Reproduce the news report on Michigan's COVID-19 worker and business protection bills word for word, in full.

## Document extract
========================================================================

LANSING — Governor Whitmer signed two bills on Thursday that protect workers from retaliation from businesses if they get sick from or are exposed to COVID-19, and protects businesses from COVID-19 related liability.
A trio of Michigan House bills (House Bills 6030-6032) say employers are required to allow workers who are exposed to COVID-19 or exhibit the symptoms of COVID-19 to stay home, and prohibit retaliation against employees for staying home when sick or exposed to the virus. The bills also provide a minimum damages award of $5,000 for violations. Awards may be higher than that in the event of more serious conduct or injuries.
The bills also protect Michigan businesses that comply with relevant COVID-19-related laws, including epidemic orders and rules. They make clear that when a business complies with all relevant COVID-19 related statutes, orders and rules issued by federal, state and local authorities, they cannot be held liable for a person becoming sick at the business.
Employers that comply with all relevant COVID-19 related statutes, orders and rules issued by federal, state and local authorities cannot be held liable under the Michigan Occupational Safety and Health Act (MIOSHA) for a worker becoming sick at work.
House Bill 6030 was sponsored by Rep. Tom Albert (R-Lowell). House Bill 6031 was sponsored by Rep. Tommy Brann (R-Wyoming) and Rep. Wendell Byrd (D-Detroit). House Bill 6032 was sponsored by Rep. Graham Filler (R-DeWitt).
“No Michigander should have to worry about going into work when they’re sick, especially during a global pandemic,” Whitmer said. “These bipartisan bills ensure crucial protections for our workers and businesses who do their part to protect our families and frontline workers from the spread of COVID-19.
“I look forward to more collaboration with the legislature where we can find common ground.”

========================================================================

## Supplied information
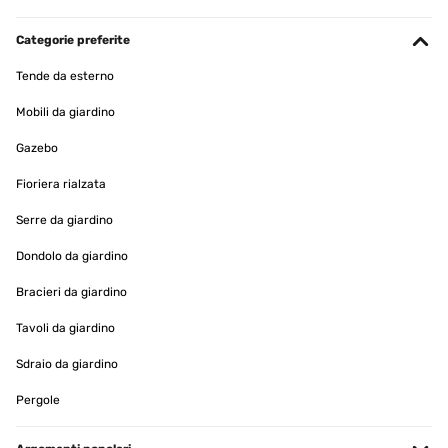
Categorie preferite
Tende da esterno
Mobili da giardino
Gazebo
Fioriera rialzata
Serre da giardino
Dondolo da giardino
Bracieri da giardino
Tavoli da giardino
Sdraio da giardino
Pergole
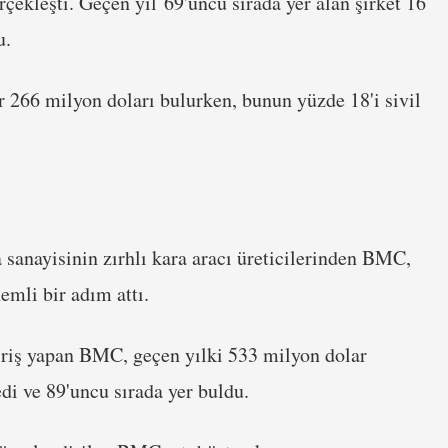
çekleşti. Geçen yıl 69'uncu sırada yer alan şirket 16
u.
 266 milyon doları bulurken, bunun yüzde 18'i sivil
 sanayisinin zırhlı kara aracı üreticilerinden BMC,
nemli bir adım attı.
giriş yapan BMC, geçen yılki 533 milyon dolar
di ve 89'uncu sırada yer buldu.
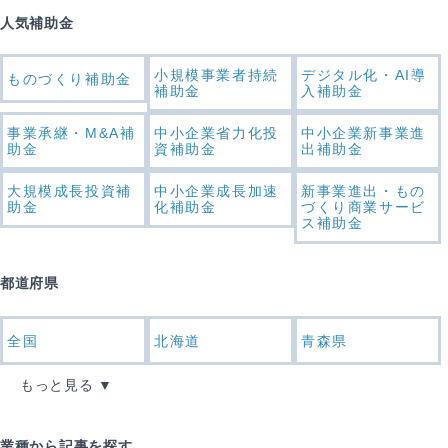
人気補助金
小規模事業者持続
デジタル化・AI導
ものづくり補助金
補助金
入補助金
事業承継・M&A補
中小企業省力化投
中小企業新事業進
助金
資補助金
出補助金
大規模成長投資補
中小企業成長加速
新事業進出・もの
助金
化補助金
づくり商業サービ
ス補助金
都道府県
全国
北海道
青森県
もっと見る
業種から記事を探す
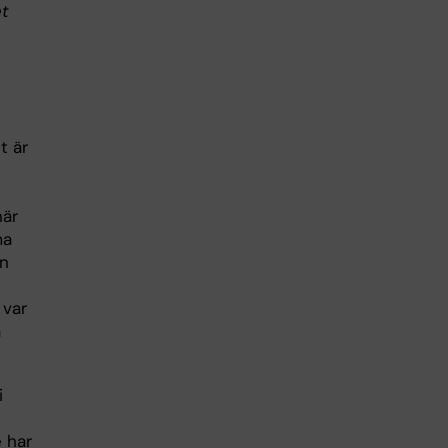
et
t är
när
ma
on
 var
å
i
 har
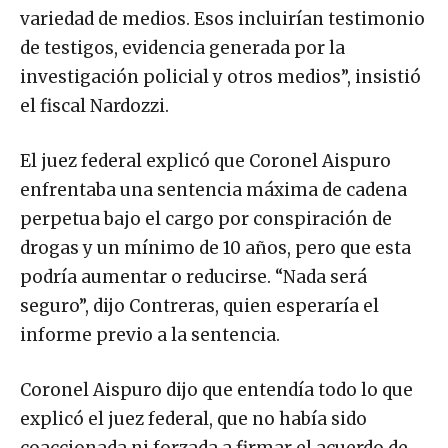
variedad de medios. Esos incluirían testimonio
de testigos, evidencia generada por la
investigación policial y otros medios”, insistió
el fiscal Nardozzi.
El juez federal explicó que Coronel Aispuro
enfrentaba una sentencia máxima de cadena
perpetua bajo el cargo por conspiración de
drogas y un mínimo de 10 años, pero que esta
podría aumentar o reducirse. “Nada será
seguro”, dijo Contreras, quien esperaría el
informe previo a la sentencia.
Coronel Aispuro dijo que entendía todo lo que
explicó el juez federal, que no había sido
coaccionada ni forzada a firmar el acuerdo de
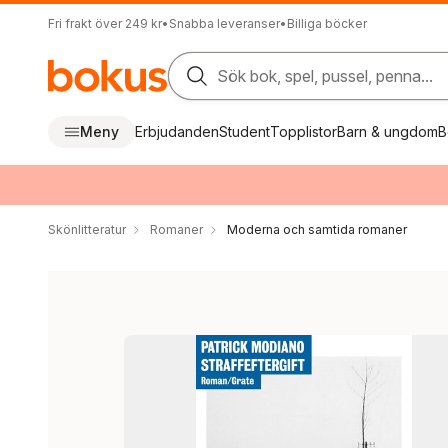
Fri frakt över 249 kr
•
Snabba leveranser
•
Billiga böcker
Sök bok, spel, pussel, penna...
Meny
Erbjudanden
Student
Topplistor
Barn & ungdom
B
Skönlitteratur
Romaner
Moderna och samtida romaner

========================================================================

## Finished task
LANSING — Governor Whitmer signed two bills on Thursday that protect workers from retaliation from businesses if they get sick from or are exposed to COVID-19, and protects businesses from COVID-19 related liability.
A trio of Michigan House bills (House Bills 6030-6032) say employers are required to allow workers who are exposed to COVID-19 or exhibit the symptoms of COVID-19 to stay home, and prohibit retaliation against employees for staying home when sick or exposed to the virus. The bills also provide a minimum damages award of $5,000 for violations. Awards may be higher than that in the event of more serious conduct or injuries.
The bills also protect Michigan businesses that comply with relevant COVID-19-related laws, including epidemic orders and rules. They make clear that when a business complies with all relevant COVID-19 related statutes, orders and rules issued by federal, state and local authorities, they cannot be held liable for a person becoming sick at the business.
Employers that comply with all relevant COVID-19 related statutes, orders and rules issued by federal, state and local authorities cannot be held liable under the Michigan Occupational Safety and Health Act (MIOSHA) for a worker becoming sick at work.
House Bill 6030 was sponsored by Rep. Tom Albert (R-Lowell). House Bill 6031 was sponsored by Rep. Tommy Brann (R-Wyoming) and Rep. Wendell Byrd (D-Detroit). House Bill 6032 was sponsored by Rep. Graham Filler (R-DeWitt).
“No Michigander should have to worry about going into work when they’re sick, especially during a global pandemic,” Whitmer said. “These bipartisan bills ensure crucial protections for our workers and businesses who do their part to protect our families and frontline workers from the spread of COVID-19.
“I look forward to more collaboration with the legislature where we can find common ground.”